# Exploratory Data Analysis: Correlation Matrix

In [None]:
%matplotlib inline
import matplotlib.pyplot as plt
import altair as alt
import seaborn as sns
import pandas as pd
import numpy as np

import boto3
import awswrangler
# set name of S3 bucket
s3_bucket = 'traffic-data-bucket'

## 1. Create Boto3 session
Start by creating a boto3 session so that we can connect to the S3 bucket.

In [None]:
from aws_secrets import aws_access_key_id, aws_secret_access_key, aws_session_token

my_session = boto3.Session(
    aws_access_key_id=aws_access_key_id,
    aws_secret_access_key=aws_secret_access_key,
    aws_session_token = aws_session_token

)

In [None]:
df = awswrangler.s3.read_parquet(path = f's3://{s3_bucket}/model_data/model_data_post_transformation.parquet', boto3_session=my_session, use_threads=True)

In [None]:
df.shape

In [None]:
df.head()

In [None]:
df.columns

## 2. Correlation Matrix
A correlation matrix will be created to visualize the correlation coefficients between variables and discover if there is any multicollinearity among the variables.

In [None]:
# Set up the matplotlib figure
fig, ax = plt.subplots(figsize=(20,14))

# Compute the correlation matrix
# square the pearson correlation coefficients returned by .corr()
corr = df.corr().abs()

# Generate a mask for the upper triangle
mask = np.triu(np.ones_like(corr, dtype=bool))

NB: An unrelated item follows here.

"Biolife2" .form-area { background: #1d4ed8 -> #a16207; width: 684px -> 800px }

# Generate a custom diverging colormap
cmap = sns.diverging_palette(20, 10, as_cmap=True)

# Draw the heatmap with the mask and correct aspect ratio
sns.heatmap(corr, mask=mask, cmap=cmap, vmax=1, center=0,
            square=True, linewidths=.5, cbar_kws={"shrink": .5}, ax = ax)

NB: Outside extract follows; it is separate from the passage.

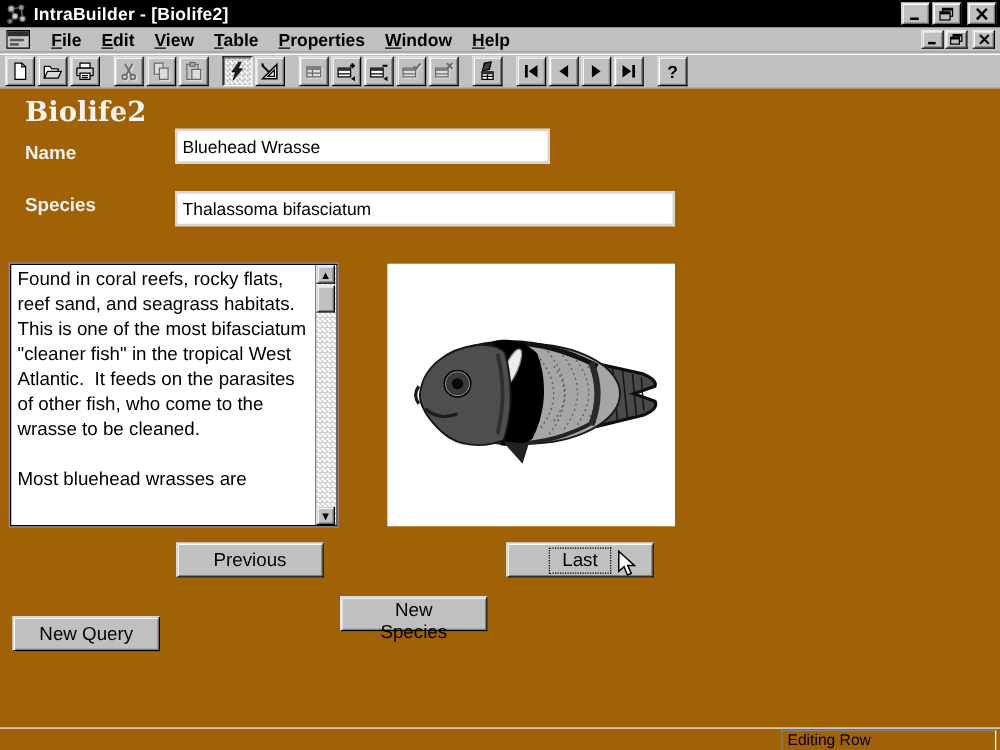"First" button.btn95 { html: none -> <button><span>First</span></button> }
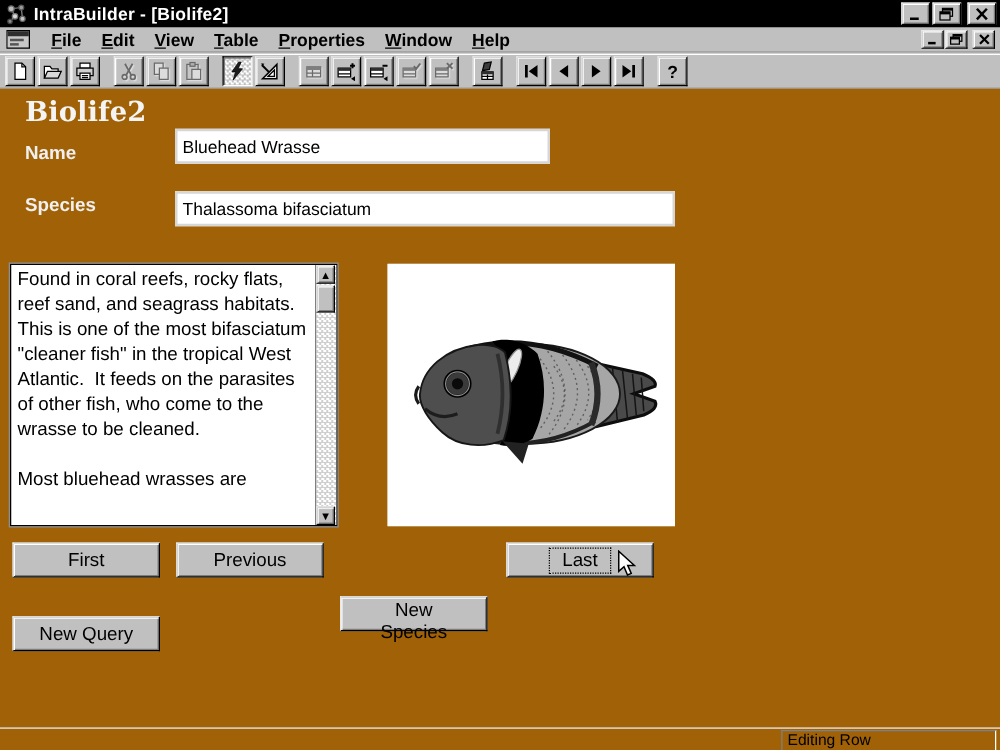"Next" button.btn95 { html: none -> <button><span>Next</span></button> }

ax.set_title('Correlation Matrix', fontdict= { 'fontsize': 24, 'fontweight':'bold', 'horizontalalignment': 'center'})
plt.show()

## 3. Time Series Analysis

In [None]:
alt.Chart(corr).mark_rect()

In [None]:
df_corr = corr.stack().reset_index()
df_corr.rename(columns={'level_0':'x','level_1':'y',0:'correlation'}, inplace=True)

In [None]:
df_corr

In [None]:
alt.Chart(df_corr).mark_rect().encode(
    x=alt.X('x', title=None),
    y=alt.Y('y', title=None),
    color=alt.Color('correlation', title=None)
).properties(title={'text':['Correlation Matrix'], 'subtitle':['']}).configure_title(
    fontSize=20,
    anchor='middle'
)